PROBLEM DESCRIPTION:
Taking the listing below, restate word for word each line from the line with "thumb mcp: (1119, 1135)" to the line with "wrist: (787, 795)", ends included, and stop there.

DATA SUPPLIED:
- Opening Delimiter -

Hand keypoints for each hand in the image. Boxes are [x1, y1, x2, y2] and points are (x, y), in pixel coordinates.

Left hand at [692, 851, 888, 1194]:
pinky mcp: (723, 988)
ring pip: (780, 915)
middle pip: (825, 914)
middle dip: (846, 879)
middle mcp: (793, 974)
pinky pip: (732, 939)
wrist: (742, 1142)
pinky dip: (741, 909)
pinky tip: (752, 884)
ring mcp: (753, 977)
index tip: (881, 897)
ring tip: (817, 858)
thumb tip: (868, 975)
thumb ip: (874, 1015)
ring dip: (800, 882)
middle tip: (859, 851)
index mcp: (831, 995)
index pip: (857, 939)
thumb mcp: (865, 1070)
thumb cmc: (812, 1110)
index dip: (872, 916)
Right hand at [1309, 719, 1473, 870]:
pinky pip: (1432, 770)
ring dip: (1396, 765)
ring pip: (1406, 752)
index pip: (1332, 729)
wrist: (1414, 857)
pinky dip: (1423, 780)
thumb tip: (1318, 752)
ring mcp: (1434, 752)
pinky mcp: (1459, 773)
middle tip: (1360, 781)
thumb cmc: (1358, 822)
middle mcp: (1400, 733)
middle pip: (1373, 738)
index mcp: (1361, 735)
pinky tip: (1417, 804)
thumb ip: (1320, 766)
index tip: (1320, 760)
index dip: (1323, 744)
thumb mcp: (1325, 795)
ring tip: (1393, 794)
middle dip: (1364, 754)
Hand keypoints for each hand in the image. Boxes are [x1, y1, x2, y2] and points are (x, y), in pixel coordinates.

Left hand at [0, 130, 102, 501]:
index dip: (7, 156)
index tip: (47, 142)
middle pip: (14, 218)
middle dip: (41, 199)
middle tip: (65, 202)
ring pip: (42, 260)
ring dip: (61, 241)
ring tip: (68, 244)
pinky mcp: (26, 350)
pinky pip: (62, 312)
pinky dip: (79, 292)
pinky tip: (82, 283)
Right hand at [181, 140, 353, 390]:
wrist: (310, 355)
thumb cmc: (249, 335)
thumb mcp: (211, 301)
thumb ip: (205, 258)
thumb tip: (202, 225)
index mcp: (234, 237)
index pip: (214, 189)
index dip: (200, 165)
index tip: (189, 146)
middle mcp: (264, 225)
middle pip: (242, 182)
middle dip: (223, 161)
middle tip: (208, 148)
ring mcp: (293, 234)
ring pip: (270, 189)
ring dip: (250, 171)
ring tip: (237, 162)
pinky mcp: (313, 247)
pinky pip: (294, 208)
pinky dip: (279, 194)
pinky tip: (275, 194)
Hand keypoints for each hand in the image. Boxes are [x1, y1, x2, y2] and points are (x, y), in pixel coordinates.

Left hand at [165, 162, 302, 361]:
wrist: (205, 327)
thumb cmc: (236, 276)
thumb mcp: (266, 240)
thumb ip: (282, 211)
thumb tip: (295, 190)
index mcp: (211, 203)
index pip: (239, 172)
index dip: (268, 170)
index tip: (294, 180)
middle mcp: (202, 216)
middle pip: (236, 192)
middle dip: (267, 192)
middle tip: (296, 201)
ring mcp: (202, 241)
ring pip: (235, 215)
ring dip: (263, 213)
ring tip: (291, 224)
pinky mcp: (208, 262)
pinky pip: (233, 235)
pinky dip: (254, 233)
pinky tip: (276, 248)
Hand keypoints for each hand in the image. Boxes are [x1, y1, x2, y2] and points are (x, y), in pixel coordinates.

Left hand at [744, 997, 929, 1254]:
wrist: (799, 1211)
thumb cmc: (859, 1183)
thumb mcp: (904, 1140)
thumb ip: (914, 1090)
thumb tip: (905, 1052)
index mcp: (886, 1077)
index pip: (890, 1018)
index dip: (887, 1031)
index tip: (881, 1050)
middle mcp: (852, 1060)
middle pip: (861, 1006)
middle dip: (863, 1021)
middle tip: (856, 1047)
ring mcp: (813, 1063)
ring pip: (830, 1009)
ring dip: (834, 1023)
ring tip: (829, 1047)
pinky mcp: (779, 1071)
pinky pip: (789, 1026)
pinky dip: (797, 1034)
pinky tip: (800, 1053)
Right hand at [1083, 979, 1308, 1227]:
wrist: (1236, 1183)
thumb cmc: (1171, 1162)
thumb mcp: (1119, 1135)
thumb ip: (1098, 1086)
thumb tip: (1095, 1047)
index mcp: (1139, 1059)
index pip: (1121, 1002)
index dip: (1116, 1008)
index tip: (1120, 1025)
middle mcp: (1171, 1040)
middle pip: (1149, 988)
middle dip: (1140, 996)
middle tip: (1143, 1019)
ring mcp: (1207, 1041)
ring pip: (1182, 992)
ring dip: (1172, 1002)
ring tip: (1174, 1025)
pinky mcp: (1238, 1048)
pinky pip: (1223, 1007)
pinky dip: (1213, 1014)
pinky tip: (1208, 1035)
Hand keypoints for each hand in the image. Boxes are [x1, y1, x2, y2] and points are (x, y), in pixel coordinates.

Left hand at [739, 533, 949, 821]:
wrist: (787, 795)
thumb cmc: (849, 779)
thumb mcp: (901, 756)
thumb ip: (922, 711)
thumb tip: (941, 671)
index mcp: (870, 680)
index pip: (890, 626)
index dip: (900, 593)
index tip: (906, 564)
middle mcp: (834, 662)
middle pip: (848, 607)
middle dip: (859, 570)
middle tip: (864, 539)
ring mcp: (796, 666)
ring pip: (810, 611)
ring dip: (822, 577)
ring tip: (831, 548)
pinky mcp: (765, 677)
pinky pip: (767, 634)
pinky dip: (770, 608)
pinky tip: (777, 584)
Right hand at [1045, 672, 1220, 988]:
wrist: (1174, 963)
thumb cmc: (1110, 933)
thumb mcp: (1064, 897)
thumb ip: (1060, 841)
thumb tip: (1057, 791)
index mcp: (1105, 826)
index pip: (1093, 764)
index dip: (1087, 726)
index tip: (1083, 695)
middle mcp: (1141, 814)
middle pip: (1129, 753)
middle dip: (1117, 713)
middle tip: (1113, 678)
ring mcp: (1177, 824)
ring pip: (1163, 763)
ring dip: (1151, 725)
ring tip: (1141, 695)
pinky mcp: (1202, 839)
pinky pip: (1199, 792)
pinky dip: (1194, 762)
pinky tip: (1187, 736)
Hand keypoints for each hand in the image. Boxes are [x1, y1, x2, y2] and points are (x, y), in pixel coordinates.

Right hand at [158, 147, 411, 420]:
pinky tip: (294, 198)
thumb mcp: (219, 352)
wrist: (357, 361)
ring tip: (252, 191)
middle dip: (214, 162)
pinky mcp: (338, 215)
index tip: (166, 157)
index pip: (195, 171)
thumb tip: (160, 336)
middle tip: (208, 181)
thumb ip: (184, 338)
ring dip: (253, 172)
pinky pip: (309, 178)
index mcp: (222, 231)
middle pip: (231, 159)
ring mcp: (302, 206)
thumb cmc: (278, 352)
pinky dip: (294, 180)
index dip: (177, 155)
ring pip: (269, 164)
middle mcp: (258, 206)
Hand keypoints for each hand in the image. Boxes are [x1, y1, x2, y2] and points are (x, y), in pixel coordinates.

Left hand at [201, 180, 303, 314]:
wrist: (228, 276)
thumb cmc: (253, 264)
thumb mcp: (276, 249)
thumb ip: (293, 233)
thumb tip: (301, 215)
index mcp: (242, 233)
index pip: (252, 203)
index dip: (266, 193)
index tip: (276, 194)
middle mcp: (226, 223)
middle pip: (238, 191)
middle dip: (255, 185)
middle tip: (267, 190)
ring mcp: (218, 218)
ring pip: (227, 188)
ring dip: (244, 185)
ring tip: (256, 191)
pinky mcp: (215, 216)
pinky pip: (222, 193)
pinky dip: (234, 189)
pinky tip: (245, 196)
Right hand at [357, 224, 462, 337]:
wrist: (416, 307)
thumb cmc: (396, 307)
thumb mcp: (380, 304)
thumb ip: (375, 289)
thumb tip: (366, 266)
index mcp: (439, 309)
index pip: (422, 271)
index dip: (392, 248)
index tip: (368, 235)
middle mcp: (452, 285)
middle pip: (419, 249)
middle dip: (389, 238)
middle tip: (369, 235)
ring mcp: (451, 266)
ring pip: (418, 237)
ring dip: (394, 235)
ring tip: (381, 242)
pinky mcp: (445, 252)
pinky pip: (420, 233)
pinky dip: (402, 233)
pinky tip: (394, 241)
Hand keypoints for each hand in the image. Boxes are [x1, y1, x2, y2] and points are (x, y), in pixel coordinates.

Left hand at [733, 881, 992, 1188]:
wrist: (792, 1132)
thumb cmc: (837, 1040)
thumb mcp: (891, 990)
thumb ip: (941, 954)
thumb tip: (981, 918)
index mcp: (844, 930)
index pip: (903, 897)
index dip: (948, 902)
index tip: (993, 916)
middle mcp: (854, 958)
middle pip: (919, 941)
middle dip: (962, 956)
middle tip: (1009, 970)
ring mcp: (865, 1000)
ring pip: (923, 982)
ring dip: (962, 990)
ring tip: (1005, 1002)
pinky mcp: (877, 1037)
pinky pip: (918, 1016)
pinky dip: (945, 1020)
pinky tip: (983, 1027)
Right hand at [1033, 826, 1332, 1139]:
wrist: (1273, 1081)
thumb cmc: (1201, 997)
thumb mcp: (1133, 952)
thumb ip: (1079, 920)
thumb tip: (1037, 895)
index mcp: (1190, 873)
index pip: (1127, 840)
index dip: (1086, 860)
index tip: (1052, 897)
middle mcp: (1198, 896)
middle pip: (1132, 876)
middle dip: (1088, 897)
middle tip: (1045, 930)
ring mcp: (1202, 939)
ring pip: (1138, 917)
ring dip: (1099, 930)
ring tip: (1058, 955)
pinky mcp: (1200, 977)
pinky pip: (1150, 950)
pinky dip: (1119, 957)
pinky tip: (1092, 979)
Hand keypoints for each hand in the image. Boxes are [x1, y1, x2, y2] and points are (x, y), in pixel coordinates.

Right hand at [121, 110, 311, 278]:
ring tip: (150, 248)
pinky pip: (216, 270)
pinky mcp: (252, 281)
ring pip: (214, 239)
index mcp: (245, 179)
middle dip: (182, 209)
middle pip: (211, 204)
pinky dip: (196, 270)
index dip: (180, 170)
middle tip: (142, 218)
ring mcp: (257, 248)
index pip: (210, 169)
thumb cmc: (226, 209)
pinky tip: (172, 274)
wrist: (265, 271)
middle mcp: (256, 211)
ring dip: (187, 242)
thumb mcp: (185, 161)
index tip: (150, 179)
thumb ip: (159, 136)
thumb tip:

- Closing Delimiter -

REPLY:
thumb mcp: (1119, 1135)
thumb ip: (1098, 1086)
thumb tip: (1095, 1047)
index mcp: (1139, 1059)
index pip: (1121, 1002)
index dip: (1116, 1008)
index tip: (1120, 1025)
middle mcp: (1171, 1040)
middle pip: (1149, 988)
middle dip: (1140, 996)
middle tip: (1143, 1019)
ring mcp: (1207, 1041)
ring pip: (1182, 992)
ring dip: (1172, 1002)
ring tip: (1174, 1025)
pinky mcp: (1238, 1048)
pinky pip: (1223, 1007)
pinky dip: (1213, 1014)
pinky tip: (1208, 1035)
Hand keypoints for each hand in the image. Boxes are [x1, y1, x2, y2] and points are (x, y), in pixel coordinates.

Left hand at [739, 533, 949, 821]:
wrist: (787, 795)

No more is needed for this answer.